Their review, in a special edition on nutrition of the journal Science, finds nine “current controversies” – for instance, whether fats and carbohydrates have an effect on the body that is independent of calories – and seven points on which they can agree.
“The main message to take home is that the quality of fat and carbohydrate are much more important than the percentages of fat or carbohydrate in the diet,” said Willett. “Specifically, replacing saturated fats from red meat and dairy foods with liquid plant oils, and replacing refined starches and sugar with whole grains will have important health benefits.
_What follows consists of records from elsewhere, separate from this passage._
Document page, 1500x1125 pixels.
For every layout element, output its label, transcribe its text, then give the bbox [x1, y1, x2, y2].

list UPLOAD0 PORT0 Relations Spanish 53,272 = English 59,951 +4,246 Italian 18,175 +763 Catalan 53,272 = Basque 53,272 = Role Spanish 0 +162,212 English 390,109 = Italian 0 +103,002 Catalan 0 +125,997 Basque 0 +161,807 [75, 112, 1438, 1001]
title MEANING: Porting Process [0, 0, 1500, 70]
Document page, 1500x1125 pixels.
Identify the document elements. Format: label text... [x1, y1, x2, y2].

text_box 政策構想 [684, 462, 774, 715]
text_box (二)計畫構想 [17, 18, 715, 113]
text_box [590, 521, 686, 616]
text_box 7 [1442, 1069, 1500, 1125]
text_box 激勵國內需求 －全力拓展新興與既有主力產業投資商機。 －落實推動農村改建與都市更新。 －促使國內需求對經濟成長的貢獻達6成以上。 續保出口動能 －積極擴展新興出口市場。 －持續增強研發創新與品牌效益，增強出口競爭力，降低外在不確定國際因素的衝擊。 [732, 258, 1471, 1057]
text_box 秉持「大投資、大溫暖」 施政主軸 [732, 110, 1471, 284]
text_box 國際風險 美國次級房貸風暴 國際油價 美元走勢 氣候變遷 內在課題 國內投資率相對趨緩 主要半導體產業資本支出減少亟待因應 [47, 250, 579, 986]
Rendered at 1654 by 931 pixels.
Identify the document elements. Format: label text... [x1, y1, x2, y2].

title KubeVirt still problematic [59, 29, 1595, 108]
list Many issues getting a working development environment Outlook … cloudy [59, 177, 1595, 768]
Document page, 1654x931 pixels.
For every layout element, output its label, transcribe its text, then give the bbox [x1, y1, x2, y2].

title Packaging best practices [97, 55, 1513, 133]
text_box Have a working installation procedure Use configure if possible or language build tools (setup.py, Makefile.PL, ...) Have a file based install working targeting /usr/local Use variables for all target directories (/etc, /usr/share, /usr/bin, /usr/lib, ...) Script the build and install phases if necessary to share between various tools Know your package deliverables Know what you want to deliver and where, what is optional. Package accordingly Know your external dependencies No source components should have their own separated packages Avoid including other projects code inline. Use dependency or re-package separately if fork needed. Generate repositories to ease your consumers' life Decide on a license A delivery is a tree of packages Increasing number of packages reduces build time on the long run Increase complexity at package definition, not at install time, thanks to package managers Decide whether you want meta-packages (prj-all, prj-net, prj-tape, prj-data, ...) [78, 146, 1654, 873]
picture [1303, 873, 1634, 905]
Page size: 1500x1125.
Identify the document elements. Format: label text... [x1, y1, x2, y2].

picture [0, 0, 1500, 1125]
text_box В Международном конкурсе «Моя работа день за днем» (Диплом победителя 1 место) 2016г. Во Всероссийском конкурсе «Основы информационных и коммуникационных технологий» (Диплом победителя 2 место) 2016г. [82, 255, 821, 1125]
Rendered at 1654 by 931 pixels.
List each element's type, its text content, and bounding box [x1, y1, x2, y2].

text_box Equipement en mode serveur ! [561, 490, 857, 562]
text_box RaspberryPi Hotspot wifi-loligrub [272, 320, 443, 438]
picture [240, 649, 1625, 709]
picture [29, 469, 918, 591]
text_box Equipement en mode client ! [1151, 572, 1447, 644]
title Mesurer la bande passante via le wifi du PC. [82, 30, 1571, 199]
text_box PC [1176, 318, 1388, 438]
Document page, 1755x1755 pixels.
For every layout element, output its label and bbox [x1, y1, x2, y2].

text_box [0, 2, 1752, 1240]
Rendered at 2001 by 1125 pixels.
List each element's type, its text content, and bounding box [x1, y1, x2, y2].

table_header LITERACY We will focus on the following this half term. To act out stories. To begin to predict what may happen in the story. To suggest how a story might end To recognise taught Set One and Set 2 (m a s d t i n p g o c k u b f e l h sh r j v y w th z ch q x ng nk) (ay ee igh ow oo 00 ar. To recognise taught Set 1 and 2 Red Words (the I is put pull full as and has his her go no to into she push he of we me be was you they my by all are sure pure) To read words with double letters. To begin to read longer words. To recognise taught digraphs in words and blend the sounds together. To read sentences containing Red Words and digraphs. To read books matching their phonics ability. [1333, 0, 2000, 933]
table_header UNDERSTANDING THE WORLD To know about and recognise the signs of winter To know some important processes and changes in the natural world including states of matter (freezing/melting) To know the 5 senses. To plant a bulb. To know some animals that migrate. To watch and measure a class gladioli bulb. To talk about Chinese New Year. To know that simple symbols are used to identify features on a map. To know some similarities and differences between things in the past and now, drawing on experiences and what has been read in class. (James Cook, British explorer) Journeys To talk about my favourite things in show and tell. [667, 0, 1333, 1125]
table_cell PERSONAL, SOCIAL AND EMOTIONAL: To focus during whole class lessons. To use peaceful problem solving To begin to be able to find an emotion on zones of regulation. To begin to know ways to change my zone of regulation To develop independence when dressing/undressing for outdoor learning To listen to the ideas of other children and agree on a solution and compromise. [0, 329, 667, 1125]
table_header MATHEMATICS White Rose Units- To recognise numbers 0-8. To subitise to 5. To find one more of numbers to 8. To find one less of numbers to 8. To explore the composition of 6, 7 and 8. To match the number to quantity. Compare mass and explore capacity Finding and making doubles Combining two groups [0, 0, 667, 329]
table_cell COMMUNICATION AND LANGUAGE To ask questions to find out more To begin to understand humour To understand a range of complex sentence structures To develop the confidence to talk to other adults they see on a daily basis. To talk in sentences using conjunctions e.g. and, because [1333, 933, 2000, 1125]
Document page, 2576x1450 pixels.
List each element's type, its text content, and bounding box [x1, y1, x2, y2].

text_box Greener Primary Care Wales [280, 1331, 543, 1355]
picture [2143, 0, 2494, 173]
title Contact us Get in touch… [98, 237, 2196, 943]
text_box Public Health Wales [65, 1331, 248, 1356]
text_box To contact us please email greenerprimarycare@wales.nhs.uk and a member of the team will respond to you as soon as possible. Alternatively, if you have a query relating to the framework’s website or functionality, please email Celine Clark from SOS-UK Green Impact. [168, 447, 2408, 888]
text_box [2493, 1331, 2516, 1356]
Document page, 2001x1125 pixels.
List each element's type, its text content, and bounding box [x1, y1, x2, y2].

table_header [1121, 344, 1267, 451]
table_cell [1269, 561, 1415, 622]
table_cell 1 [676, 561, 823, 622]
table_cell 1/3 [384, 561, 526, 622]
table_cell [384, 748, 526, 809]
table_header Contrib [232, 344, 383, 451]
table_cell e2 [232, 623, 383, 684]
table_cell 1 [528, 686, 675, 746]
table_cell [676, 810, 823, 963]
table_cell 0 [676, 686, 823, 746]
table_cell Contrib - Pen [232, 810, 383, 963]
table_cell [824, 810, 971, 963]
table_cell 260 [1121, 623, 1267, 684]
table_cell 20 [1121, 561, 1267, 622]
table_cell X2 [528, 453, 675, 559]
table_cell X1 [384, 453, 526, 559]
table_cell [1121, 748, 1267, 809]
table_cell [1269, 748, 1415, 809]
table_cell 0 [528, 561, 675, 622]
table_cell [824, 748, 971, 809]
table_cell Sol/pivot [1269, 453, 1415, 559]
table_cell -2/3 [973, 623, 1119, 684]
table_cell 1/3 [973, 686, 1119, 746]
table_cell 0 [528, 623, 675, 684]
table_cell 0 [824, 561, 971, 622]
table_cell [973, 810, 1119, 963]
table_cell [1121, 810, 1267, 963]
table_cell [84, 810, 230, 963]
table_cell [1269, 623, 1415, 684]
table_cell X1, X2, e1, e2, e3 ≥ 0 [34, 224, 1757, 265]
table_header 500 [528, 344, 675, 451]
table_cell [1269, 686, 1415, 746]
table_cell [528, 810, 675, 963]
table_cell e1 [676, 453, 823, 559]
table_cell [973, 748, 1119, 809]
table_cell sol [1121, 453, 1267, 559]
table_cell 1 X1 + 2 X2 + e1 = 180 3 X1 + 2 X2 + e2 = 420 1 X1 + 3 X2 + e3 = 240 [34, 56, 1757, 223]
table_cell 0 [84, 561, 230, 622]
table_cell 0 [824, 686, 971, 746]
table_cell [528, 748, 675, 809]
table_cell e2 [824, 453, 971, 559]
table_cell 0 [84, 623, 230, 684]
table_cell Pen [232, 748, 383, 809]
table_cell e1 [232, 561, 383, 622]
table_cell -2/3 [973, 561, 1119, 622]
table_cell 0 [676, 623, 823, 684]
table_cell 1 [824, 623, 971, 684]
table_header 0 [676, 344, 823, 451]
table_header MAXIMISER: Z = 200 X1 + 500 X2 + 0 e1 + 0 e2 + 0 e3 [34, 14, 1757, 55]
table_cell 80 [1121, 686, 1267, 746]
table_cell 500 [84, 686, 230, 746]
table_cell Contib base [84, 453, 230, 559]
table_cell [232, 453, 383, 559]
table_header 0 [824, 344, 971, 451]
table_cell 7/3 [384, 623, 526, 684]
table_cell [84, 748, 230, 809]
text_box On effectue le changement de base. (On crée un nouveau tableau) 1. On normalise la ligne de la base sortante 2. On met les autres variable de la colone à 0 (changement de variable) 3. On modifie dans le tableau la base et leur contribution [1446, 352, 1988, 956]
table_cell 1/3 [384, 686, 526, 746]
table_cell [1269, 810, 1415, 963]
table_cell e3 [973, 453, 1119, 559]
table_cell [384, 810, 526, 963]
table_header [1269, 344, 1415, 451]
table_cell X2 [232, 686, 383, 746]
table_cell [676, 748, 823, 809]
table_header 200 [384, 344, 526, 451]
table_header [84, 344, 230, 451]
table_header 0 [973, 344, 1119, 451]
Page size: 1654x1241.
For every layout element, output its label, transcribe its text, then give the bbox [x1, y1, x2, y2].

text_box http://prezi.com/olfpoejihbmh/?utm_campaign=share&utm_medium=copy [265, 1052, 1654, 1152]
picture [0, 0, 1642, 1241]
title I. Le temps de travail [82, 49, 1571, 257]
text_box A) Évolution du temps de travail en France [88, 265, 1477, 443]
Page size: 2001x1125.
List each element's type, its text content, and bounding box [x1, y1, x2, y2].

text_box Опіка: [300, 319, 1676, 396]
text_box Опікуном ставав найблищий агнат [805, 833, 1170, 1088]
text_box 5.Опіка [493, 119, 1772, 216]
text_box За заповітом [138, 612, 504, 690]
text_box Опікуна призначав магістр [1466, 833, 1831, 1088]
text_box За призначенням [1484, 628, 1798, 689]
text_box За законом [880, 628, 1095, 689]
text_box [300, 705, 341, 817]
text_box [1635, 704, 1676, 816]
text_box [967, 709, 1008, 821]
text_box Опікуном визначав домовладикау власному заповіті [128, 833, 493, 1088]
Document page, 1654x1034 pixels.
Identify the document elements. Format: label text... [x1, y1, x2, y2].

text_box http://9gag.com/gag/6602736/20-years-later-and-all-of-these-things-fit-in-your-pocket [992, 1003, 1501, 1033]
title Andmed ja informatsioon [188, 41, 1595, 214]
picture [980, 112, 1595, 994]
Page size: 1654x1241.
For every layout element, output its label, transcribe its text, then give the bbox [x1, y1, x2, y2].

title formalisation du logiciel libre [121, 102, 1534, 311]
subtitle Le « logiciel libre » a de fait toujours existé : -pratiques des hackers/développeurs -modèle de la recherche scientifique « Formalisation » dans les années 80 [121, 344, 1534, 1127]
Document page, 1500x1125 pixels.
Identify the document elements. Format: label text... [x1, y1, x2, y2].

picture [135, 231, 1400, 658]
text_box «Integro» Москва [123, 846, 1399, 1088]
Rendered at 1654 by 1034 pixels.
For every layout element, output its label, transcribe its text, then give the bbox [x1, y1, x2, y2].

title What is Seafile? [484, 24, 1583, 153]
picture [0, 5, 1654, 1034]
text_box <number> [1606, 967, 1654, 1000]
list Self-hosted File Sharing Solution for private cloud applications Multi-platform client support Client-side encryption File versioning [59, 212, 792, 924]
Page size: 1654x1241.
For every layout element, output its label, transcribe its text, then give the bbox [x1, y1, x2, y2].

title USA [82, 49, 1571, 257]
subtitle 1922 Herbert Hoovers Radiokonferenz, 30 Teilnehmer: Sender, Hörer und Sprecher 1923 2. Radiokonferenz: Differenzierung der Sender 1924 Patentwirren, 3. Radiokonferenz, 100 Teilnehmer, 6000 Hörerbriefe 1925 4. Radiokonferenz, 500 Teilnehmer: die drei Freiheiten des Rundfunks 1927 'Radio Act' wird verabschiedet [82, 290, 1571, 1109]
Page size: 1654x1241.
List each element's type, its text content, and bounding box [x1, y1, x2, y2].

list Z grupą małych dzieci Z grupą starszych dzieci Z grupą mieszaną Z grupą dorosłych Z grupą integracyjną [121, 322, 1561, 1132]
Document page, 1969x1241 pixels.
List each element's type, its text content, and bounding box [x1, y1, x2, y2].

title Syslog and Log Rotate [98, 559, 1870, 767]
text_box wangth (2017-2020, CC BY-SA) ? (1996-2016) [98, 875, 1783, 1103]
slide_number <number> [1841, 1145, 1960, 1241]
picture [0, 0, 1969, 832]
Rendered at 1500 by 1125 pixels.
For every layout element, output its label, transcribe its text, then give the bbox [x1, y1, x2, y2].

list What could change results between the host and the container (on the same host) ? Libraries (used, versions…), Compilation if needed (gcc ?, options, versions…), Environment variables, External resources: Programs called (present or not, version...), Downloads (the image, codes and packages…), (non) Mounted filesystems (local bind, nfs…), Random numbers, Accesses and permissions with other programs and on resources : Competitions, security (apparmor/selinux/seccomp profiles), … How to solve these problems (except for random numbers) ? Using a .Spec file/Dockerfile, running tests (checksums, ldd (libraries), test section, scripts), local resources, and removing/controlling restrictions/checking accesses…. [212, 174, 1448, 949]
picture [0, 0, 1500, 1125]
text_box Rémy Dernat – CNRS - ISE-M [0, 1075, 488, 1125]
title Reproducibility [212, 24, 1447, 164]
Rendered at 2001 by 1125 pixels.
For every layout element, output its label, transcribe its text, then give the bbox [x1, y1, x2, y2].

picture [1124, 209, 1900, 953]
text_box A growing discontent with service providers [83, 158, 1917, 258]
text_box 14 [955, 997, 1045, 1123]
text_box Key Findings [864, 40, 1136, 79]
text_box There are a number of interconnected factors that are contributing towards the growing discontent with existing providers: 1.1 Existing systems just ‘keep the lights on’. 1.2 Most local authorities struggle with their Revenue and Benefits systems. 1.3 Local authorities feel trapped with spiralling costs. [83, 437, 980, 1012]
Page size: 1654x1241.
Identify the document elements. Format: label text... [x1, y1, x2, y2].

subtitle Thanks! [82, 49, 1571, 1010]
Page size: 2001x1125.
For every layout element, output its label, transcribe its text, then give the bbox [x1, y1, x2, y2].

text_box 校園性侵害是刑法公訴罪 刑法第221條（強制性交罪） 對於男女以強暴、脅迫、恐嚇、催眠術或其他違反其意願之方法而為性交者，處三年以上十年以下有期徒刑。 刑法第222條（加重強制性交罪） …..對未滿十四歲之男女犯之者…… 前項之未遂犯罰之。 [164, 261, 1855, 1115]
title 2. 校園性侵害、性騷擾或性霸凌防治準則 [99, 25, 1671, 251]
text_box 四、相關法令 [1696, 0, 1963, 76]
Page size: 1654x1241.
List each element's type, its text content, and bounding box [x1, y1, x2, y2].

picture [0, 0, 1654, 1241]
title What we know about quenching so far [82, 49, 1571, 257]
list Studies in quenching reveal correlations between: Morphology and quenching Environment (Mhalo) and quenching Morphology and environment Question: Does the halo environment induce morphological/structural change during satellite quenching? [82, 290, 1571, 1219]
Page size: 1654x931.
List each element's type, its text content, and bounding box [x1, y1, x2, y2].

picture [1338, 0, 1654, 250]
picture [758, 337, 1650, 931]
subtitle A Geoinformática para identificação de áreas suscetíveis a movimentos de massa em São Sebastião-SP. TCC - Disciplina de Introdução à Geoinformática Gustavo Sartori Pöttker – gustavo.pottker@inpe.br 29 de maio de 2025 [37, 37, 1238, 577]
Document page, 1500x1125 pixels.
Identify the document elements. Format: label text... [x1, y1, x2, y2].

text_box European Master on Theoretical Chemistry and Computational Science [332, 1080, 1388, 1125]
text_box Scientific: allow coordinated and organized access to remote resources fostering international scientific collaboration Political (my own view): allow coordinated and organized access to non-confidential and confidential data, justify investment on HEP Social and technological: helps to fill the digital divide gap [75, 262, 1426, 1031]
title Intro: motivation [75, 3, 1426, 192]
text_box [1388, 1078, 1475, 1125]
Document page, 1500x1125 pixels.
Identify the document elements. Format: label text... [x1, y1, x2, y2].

“There will always be questions about details, but we have strong evidence that the percent of calories from fat in the diet is much less important than the type of fat. We do have questions about the long-term effects of diets that are extremely low in carbohydrate because so few people consume these diets for long periods of time.”
Among the unknowns, they say, is whether a ketogenic diet – high fat and low carb – can provide metabolic benefits beyond those of moderate carbohydrate restriction, and especially for diabetes. And generally, they say, there has been too little research into nutrition and its effects on our health.
“There is broad agreement regarding the fundamental components of a healthful diet that can serve to inform policy, clinical management, and individual dietary choice. Nonetheless, important questions relevant to the epidemics of diet-related chronic disease remain. Greater investment in nutrition research should assume a high priority,” they write.
In the same issue of the journal, other scientists review the benefits of fasting for our health and longevity, saying that there may be potential benefits in reducing the amount we eat or changing meal frequency in the prevention of metabolic syndrome, cardiovascular disease, cancer, and even neurodegenerative diseases.
Although it is far from well understood, say Andrea Di Francesco and colleagues from the National Institutes of Health in Baltimore, “this periodic absence of energy intake appears to improve multiple risk factors and, in some cases, reverse disease progression in mice and humans.” Fasting to improve health and prevent disease looks promising, they say, but the clinical trials have not been done and people should not experiment without medical supervision.